Websites such as CriminalSearches.com create a host of problems:
1. They create a problem I call “increased accessibility” in my book, Understanding Privacy (Harvard U. Press, May 2008):
If the information is already available to the public, what is the harm in increasing its accessibility? Increased accessibility does not involve a direct disclosure. Secret information is not revealed. Confidentiality is not breached. Rather, information that is already available to the public is made easier to access. With increased accessibility, a difference in quantity becomes a difference in quality–it heightens the risk of the harms of disclosure.
Increased accessibility to personal information has many benefits. It enhances openness by allowing people to locate information that they are seeking more easily. Ready accessibility of records, for example, can assist in investigating the background of a person whom one is planning to hire. . . .
Increased accessibility, however, creates problems, such as the greater possibility of disclosure. Information can readily be exploited for purposes other than those for which it was originally made publicly accessible. For example, companies are gathering data from public records for commercial and marketing purposes or for profiling and other analysis. Peter Winn notes that increased access to court records will cause harms to participants in the judicial system: “They will lose . . . their interest in privacy — their identities will be subject to potential misuse by thieves, and their children may be exposed to sexual predators.”

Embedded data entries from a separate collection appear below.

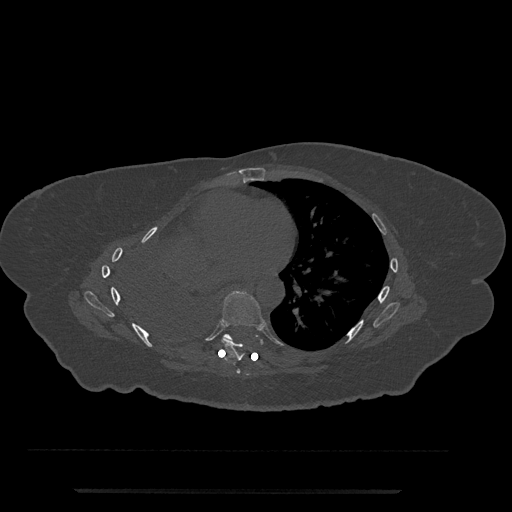
CT including the spine, one axial slice; slice 429 of 797 in the series (ordered by position); bone window (W 1800 / L 400 HU); 512 × 512 image matrix, field of view 440 × 440 mm. Patient: female, 51 years. From the clinical record (not read from this slice): primary cancer: neuro.
Annotated regions visible in this slice (semi-automatically segmented with operator editing):
- T6 vertebra: bounding box (x1, y1, x2, y2) in pixels: (236, 369, 241, 374)
- T7 vertebra: (221, 291, 263, 361)
- T8 vertebra: (223, 334, 233, 340)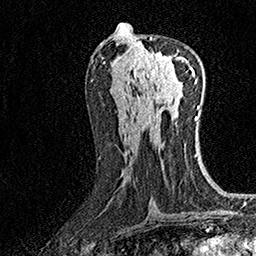
Breast MRI (dynamic contrast-enhanced), one axial slice; position 73 of 160 along the scan axis; cropped to one breast; dynamic contrast-enhanced series, time point 2 of 7 at this slice position (early post-contrast); 1.5 T; TE 3.5 ms, TR 7.2 ms; 256 × 256 image matrix, field of view 165 × 165 mm. Female patient.
Annotated regions visible in this slice (semi-automatically segmented with operator editing):
- enhancing-tissue mask used for the functional tumour volume (all voxels passing the contrast-enhancement thresholds inside the analysis volume; usually the tumour): bounding box (x1, y1, x2, y2) in pixels: (137, 37, 188, 80)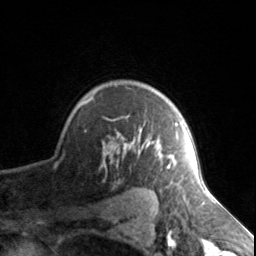
Breast MRI, one axial slice. Slice 111 of 134 in the series (ordered by position). Cropped to one breast. Dynamic contrast-enhanced series, time point 2 of 7 at this slice position (early post-contrast). 3 T. TE 1.7 ms, TR 4.6 ms. 256 × 256 image matrix, field of view 150 × 150 mm. Female patient.
Outlined on this slice (semi-automatic segmentation, software-assisted and operator-edited):
- enhancing-tissue mask used for the functional tumour volume (all voxels passing the contrast-enhancement thresholds inside the analysis volume; usually the tumour): box from (x=81, y=94) to (x=178, y=168) px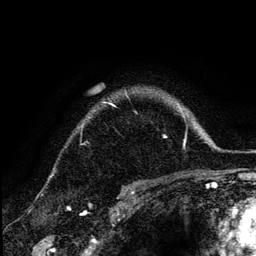
Breast MRI (dynamic contrast-enhanced), one axial slice. Position 101 of 134 along the scan axis. Cropped to one breast. Dynamic contrast-enhanced series, time point 2 of 6 at this slice position (early post-contrast). 3 T. TE 4.2 ms, TR 7.9 ms. 1.2 mm slice thickness. 256 × 256 image matrix, field of view 170 × 170 mm. Female patient.
Annotated regions visible in this slice (semi-automatically segmented with operator editing):
- enhancing-tissue mask used for the functional tumour volume (all voxels passing the contrast-enhancement thresholds inside the analysis volume; usually the tumour): bounding box [x1, y1, x2, y2] px = [82, 96, 167, 138]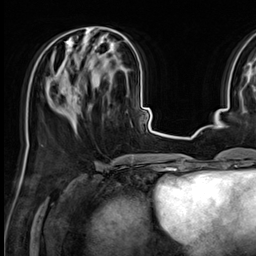
Breast MRI (dynamic contrast-enhanced), one axial slice; position 24 of 64 along the scan axis; cropped to one breast; dynamic contrast-enhanced series, time point 2 of 9 at this slice position (early post-contrast); 3 T; TE 1.4 ms, TR 4.3 ms; 256 × 256 image matrix, field of view 227 × 227 mm. Female patient.
Structures marked on this image (semi-automatically segmented with operator editing):
- enhancing-tissue mask used for the functional tumour volume (all voxels passing the contrast-enhancement thresholds inside the analysis volume; usually the tumour): bounding box [x1, y1, x2, y2] px = [67, 27, 114, 43]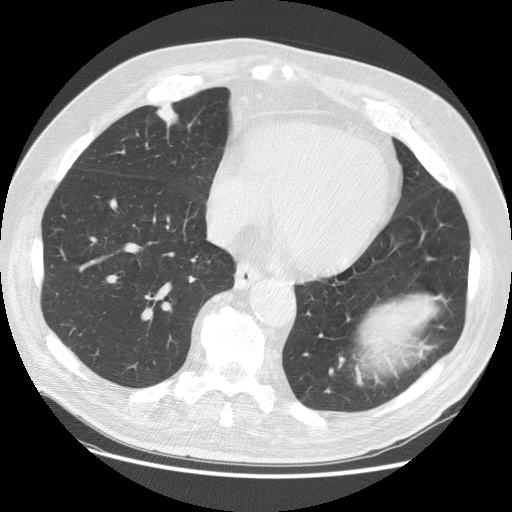
Low-dose screening chest CT, one axial slice. Reconstruction kernel STANDARD. Lung window (W 1500 / L -600 HU). 2.5 mm slice thickness. 512 × 512 image matrix, field of view 397 × 397 mm.
Structures marked on this image (expert manual segmentation):
- lesion 1 (tumor, upper lobe of right lung): bounding box [x1, y1, x2, y2] px = [156, 103, 177, 123]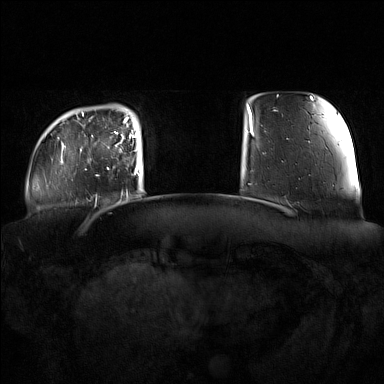
Breast MRI (dynamic contrast-enhanced), one axial slice; slice 20 of 160 in the series (ordered by position); dynamic contrast-enhanced series, time point 2 of 7 at this slice position (early post-contrast); 1.5 T; TE 1.8 ms, TR 5 ms; 1 mm slice thickness; 384 × 384 image matrix, field of view 360 × 360 mm. Female patient.
Structures marked on this image (semi-automatically segmented with operator editing):
- enhancing-tissue mask used for the functional tumour volume (all voxels passing the contrast-enhancement thresholds inside the analysis volume; usually the tumour): bounding box (x1, y1, x2, y2) in pixels: (91, 122, 137, 173)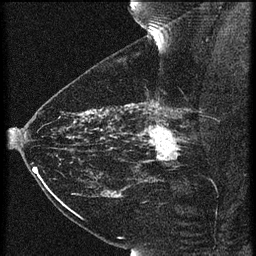
Breast MRI (dynamic contrast-enhanced), one sagittal slice; position 44 of 60 along the scan axis; 3 images stored at this slice position (order not interpretable as contrast timing); 1.5 T; TE 4.2 ms, TR 21.3 ms; 1.5 mm slice thickness; 256 × 256 image matrix. Patient: female, 43 years. Case-level facts recorded for this patient, not image findings: setting: breast cancer imaged before/during neoadjuvant chemotherapy; receptor status: HER2-positive.
Annotated regions visible in this slice (semi-automatic segmentation, software-assisted and operator-edited):
- analysis volume of interest (the breast-tissue region the enhancement analysis was run in; not a lesion): bounding box <119,114,189,173> (left, top, right, bottom; pixels)
- tumour enhancement mask (voxels above the 90 % enhancement threshold inside the analysis volume of interest): <138,114,180,163>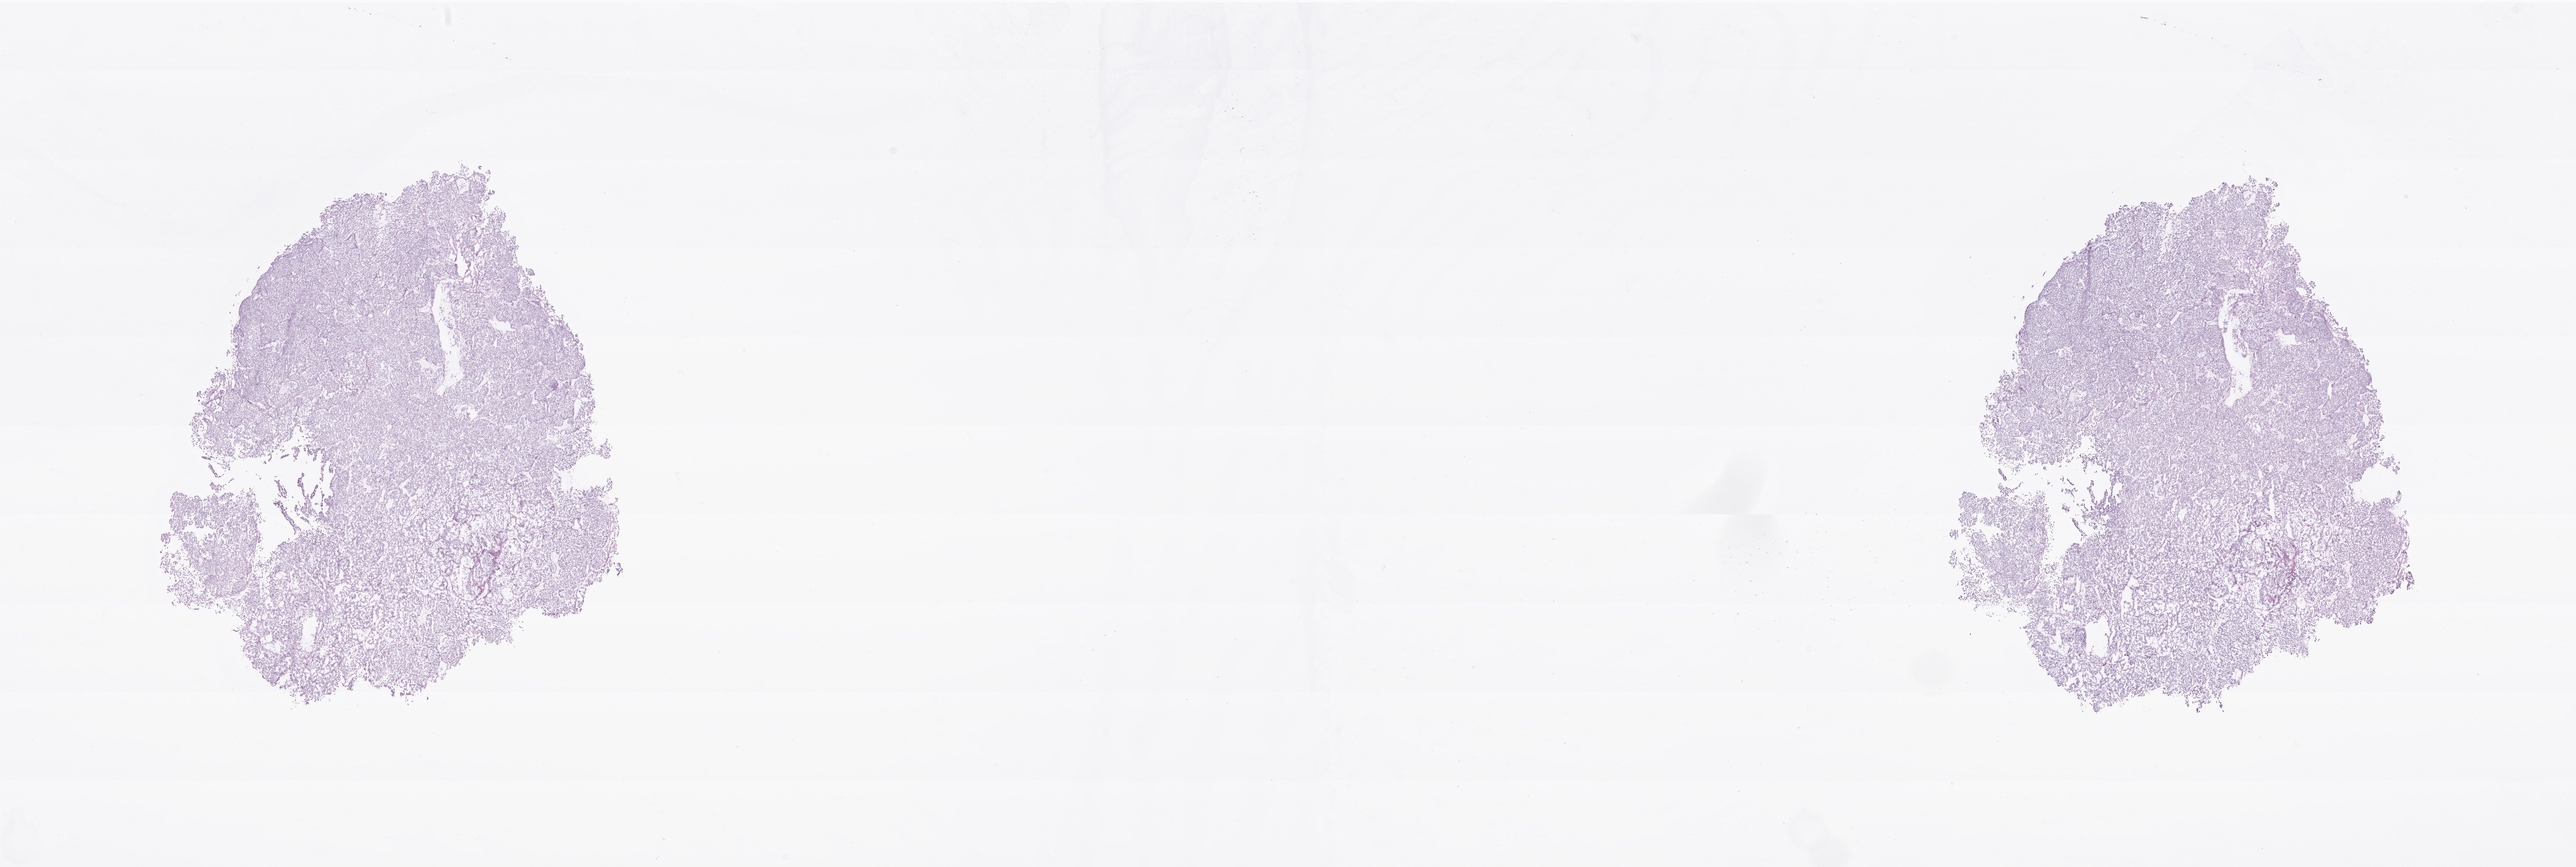
Digitized H&E-stained section of tumor tissue from the tail of pancreas — low-resolution overview of the scanned area, about 30.9 x 10.4 mm; cryosection (OCT / tissue freezing medium). Patient: female, age 139 months (11 years 7 months).
Recorded diagnosis: Acinar cell carcinoma.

2. In a number of circumstances, people can get their convictions expunged. What happens, though, when websites that report this information do not delete conviction information after expungement? We might see the end of people’s ability to get a conviction expunged.
3. Government records are notoriously inaccurate. If a person is wrongly listed in a database, the problems of that error are now amplified.
Unfortunately, given the Supreme Court’s First Amendment jurisprudence, websites such as CriminalSearches.com are difficult to regulate. The Court held in Cox Broadcasting v. Cohn, 420 U.S. 469 (1975) that “[o]nce true information is disclosed in public court documents open to public inspection, the press cannot be sanctioned for publishing it.” The only way to restrict the use and disclosure of such information is for the government to impose conditions in exchange for the receipt of the information. In LAPD v. United Reporting Publishing Corp., 528 U.S. 32 (1999), the Court upheld a California law that conditioned access of arrestee and victim information on agreeing not to use it for commercial purposes. “This is not a case in which the government is prohibiting a speaker from conveying information that the speaker already possesses. The California statute in question merely requires that if respondent wishes to obtain the addresses of arrestees it must qualify under the statute to do so.”